The situation, as I attempted to explain in my opening remarks, is that our aids to shipbuilding under the Industry Act are not specifically shipbuilding aids—they are regional aids. As they are regional aids, they are not ruled out by this directive. We are able to continue with regional aids for shipbuilding as regional aids rather than as shipbuilding aids—
On a point of order, Mr. Deputy Speaker. I started the debate on a point of order, so may I complete it on a point of order? What has happened? We have had a discussion. The Minister has talked it out. Does this mean that the motion lapses and that we have not taken note? Could the position be defined for us?
Order. I am referring to the point of order raised by the right hon. Member for Battersea, North (Mr. Jay). At the commencement of public business a Notice of Motion was put to the House and agreed to.
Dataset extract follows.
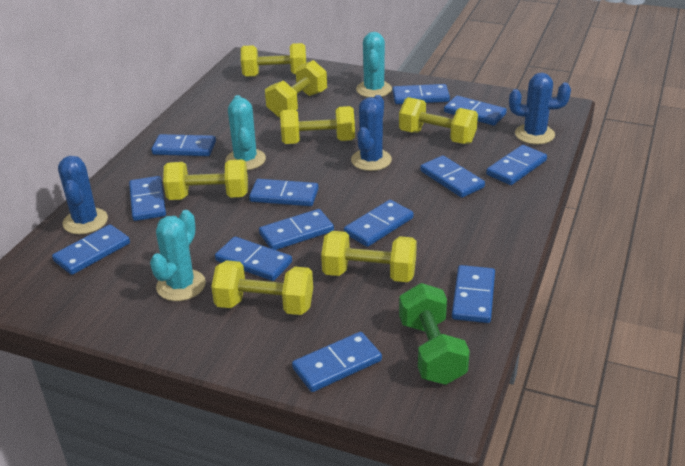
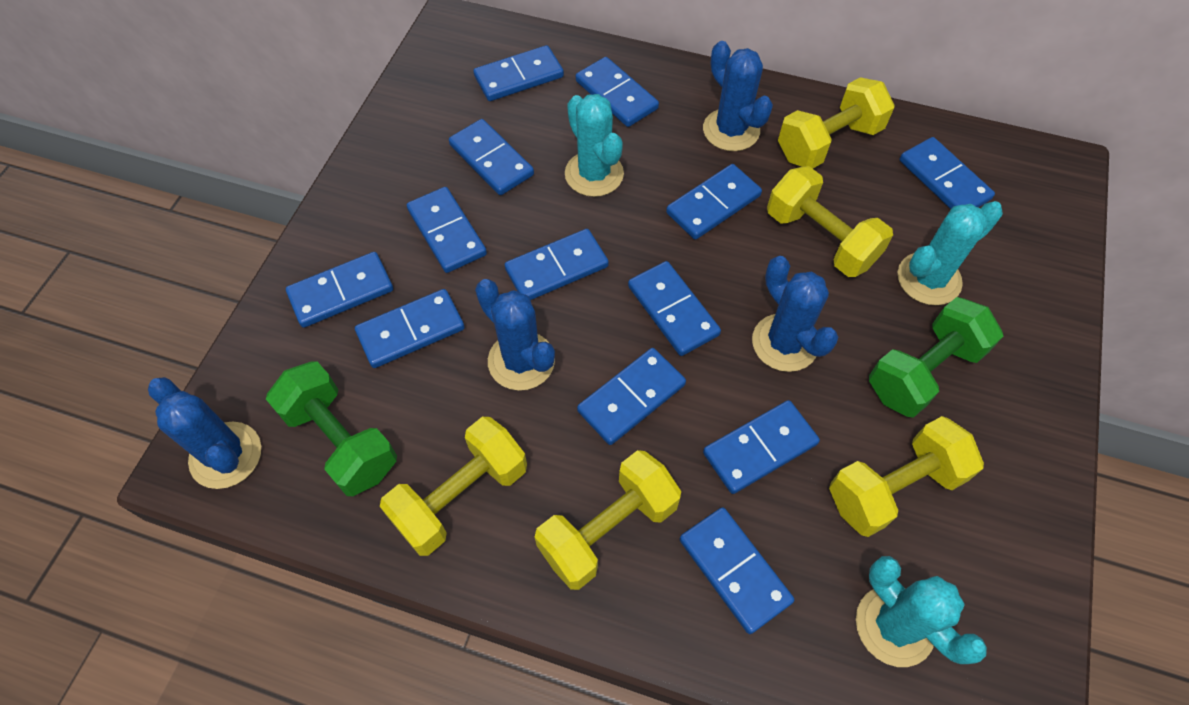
blue cactus: [58,156,108,234] [351,95,392,171] [509,73,571,144] = 3 -> [148,377,261,489] [475,279,555,391] [703,41,773,151] [752,256,838,372] = 4
green dumbbell: [399,283,470,385] = 1 -> [266,361,397,496] [869,297,1003,418] = 2
yellow dumbbell: [163,159,248,200] [211,260,313,315] [241,43,306,77] [265,60,327,117] [280,106,355,144] [321,231,417,282] [399,97,478,144] = 7 -> [380,417,527,556] [535,450,681,590] [767,166,893,277] [778,77,895,169] [829,416,984,537] = 5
That is the operative motion upon which the present motion has now lapsed at the end of one and a half hours.
Further to that point of order, Mr. Deputy Speaker. Is not this the truth of the matter? Notwithstanding the fact that these documents have been out-distanced by other events taking place within the Common Market, the Council of Ministers and the Commission, the Government, albeit with lack of support from the Conservative Party, only a few weeks after the referendum, have been unable, at a quarter to five on a Friday, to muster sufficient votes in the House of Commons to take note of this document. This is an indictment of the fact that all those hon. Members who are so keen on Common Market ideas have not been able to present themselves in this Chamber to give the Government sufficient support.
The fact is that, had a vote been taken, the Government know, as do the Opposition who dragged us into Europe, that those of us who are opposed to the Common Market would have carried the day. That is why this motion has been talked out by the Minister.